“At me? My dear Garry!”
“You didn’t write, you know, after you said you would. You never do—”
“I telegraphed instead.”
“Your telegram,” reminded Garry, “said ‘O.K. Kenny.’ And I’m chuck full of curiosity and questions. Sit down. Every chair in the studio’s on a furlough.”
“So I see.”
“You left the studio in something of a mess. Sid tried to straighten it out and nearly had brain fever. Got to babbling and wringing his hands and we sent for Haggerty. She went on an order bust for two days.”
“The old shrew! I suppose everything in the place is under something.”
He found cigarettes and a chair and settled back with an air of lazy comfort.
Garry made no attempt to disguise his impatience.
“Kenny,” he said, “you’re the limit. If I’d ever telephoned into your slumber and asked you to find four thousand ragged dollars and mail them to me, and if I’d said I’d accidentally acquired a ward and was bringing her back with me, you wouldn’t sit there in patience and wait for facts.

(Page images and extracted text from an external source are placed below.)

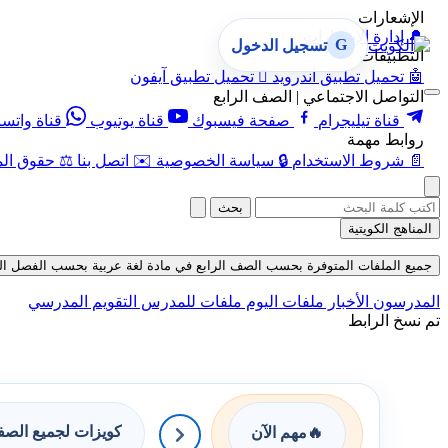
الإشعارات
🔔
إدارة الإشعارات
G
تسجيل الدخول
التطبيقات
🤖
تحميل تطبيق أندرويد

تحميل تطبيق آيفون
التواصل الاجتماعي | الصف الرابع
قناة تيليجرام
صفحة فيسبوك
قناة يوتيوب
قناة واتس
روابط مهمة
📄
شروط الاستخدام
🔒
سياسة الخصوصية
✉️
اتصل بنا
⚖️
حقوق الم
بحث
المناهج الكويتية
جميع الملفات المتوفرة بحسب الصف الرابع في مادة لغة عربية بحسب الفصل الثاني في
المدرسون
الأخبار
ملفات اليوم
ملفات للمدرس
التقويم المدرسي
تم نسخ الرابط
كويزات لجميع الص
🔥
مهم الآن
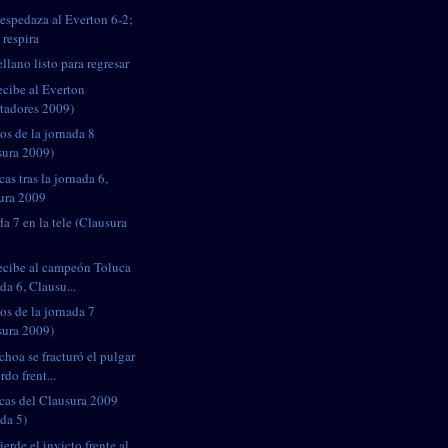
espedaza al Everton 6-2;
 respira
llano listo para regresar
ecibe al Everton
rtadores 2009)
os de la jornada 8
sura 2009)
cas tras la jornada 6,
ura 2009
da 7 en la tele (Clausura
ecibe al campeón Toluca
da 6, Clausu...
os de la jornada 7
sura 2009)
choa se fracturó el pulgar
rdo frent...
icas del Clausura 2009
ada 5)
erde el invicto frente al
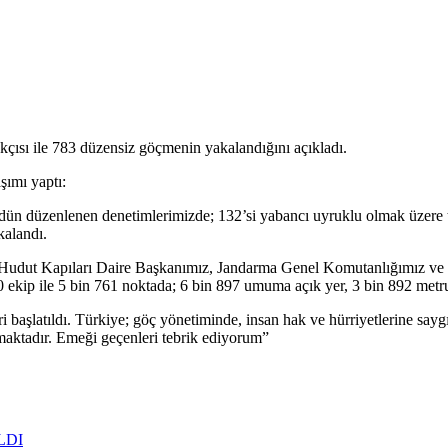
kçısı ile 783 düzensiz göçmenin yakalandığını açıkladı.
şımı yaptı:
k dün düzenlenen denetimlerimizde; 132’si yabancı uyruklu olmak üzere
kalandı.
dut Kapıları Daire Başkanımız, Jandarma Genel Komutanlığımız ve Sa
 ekip ile 5 bin 761 noktada; 6 bin 897 umuma açık yer, 3 bin 892 metruk
ri başlatıldı. Türkiye; göç yönetiminde, insan hak ve hürriyetlerine say
aktadır. Emeği geçenleri tebrik ediyorum”
LDI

Mind, old dear, I want the truth. It’s likely to be a lot queerer than anything you can make up.”
Kenny sighed—and told the truth. Garry listened in amazement.

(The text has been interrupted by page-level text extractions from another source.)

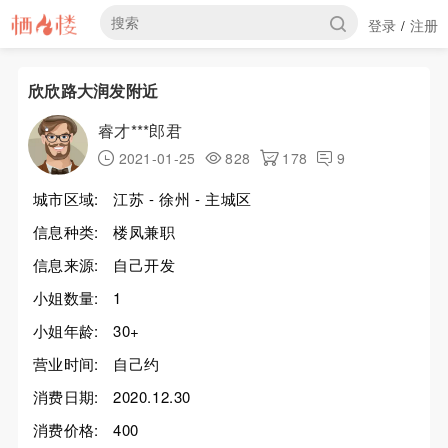
登录
注册
/
欣欣路大润发附近
睿才***郎君
2021-01-25
828
178
9
城市区域:
江苏 - 徐州 - 主城区
信息种类:
楼凤兼职
信息来源:
自己开发
小姐数量:
1
小姐年龄:
30+
营业时间:
自己约
消费日期:
2020.12.30
消费价格:
400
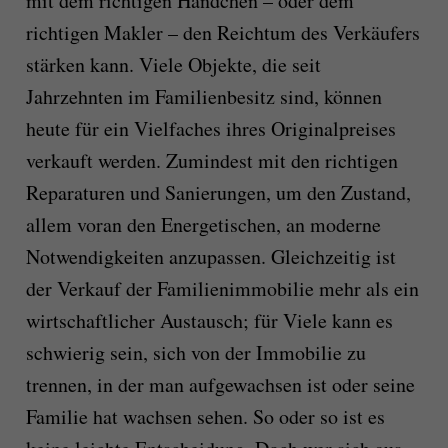
mit dem richtigen Händchen – oder dem
richtigen Makler – den Reichtum des Verkäufers
stärken kann. Viele Objekte, die seit
Jahrzehnten im Familienbesitz sind, können
heute für ein Vielfaches ihres Originalpreises
verkauft werden. Zumindest mit den richtigen
Reparaturen und Sanierungen, um den Zustand,
allem voran den Energetischen, an moderne
Notwendigkeiten anzupassen. Gleichzeitig ist
der Verkauf der Familienimmobilie mehr als ein
wirtschaftlicher Austausch; für Viele kann es
schwierig sein, sich von der Immobilie zu
trennen, in der man aufgewachsen ist oder seine
Familie hat wachsen sehen. So oder so ist es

“Kenny,” he said slowly, “you’ve roamed off before and gotten yourself into some extraordinary messes and I honestly thought that summer in China had taught you a lesson. But this tale of Adam Craig and the miser money is the king-pin of them all. You’ve absolutely got to house-clean that instinct for melodrama out of existence. It’s a peril; and furthermore expensive.”
“Don’t rub it in,” said Kenny. “Whatever you can think to say, I’ve already told myself. Though,” he added pensively, “it’s queer, Garry. Wherever I go, things begin to thicken up before I’ve had a chance to be at fault in any way. And I’m so darned sick of anticlimaxes.”

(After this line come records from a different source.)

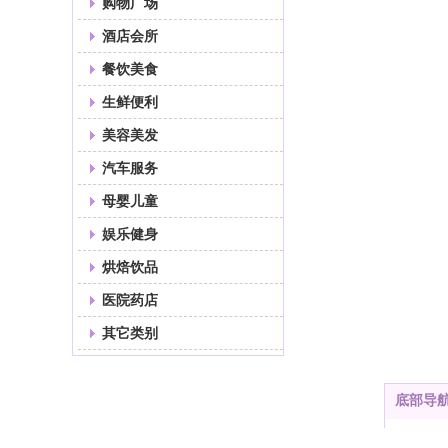
购物广场
酒店会所
餐饮美食
生鲜便利
美容美发
汽车服务
母婴儿童
娱乐健身
烘焙饮品
医院药店
其它类别
底部导
首页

“You keep yourself keyed up to such a pitch that anything normal’s got to be an anticlimax! Think of you digging dots when you knew there wasn’t any money! Think of you with a ward! Oh, my Lord!” finished Garry with a gasp. “It’s incredible. It—it really is.”
Kenny flushed and gnawed nervously at his lips. Could he tell Garry of Samhain?
“And think of you,” said Garry, his voice changing, “salting the old man’s fireplace with your own money so that his niece could come down here and study French and music! You wonderful, soft-hearted Irish lunatic! I love you for it!”
Kenny rose at once and began to bluster around the studio, damning Haggerty. There was something disturbingly warm and honest in Garry’s eyes. Then with a sudden gesture of impatience he came back and his troubled glance begged for understanding.
“Garry,” he blurted, “there’s one thing that probably we shan’t be telling people for a year at least. And that is—that I love this girl better than my life and I’m going to marry her.”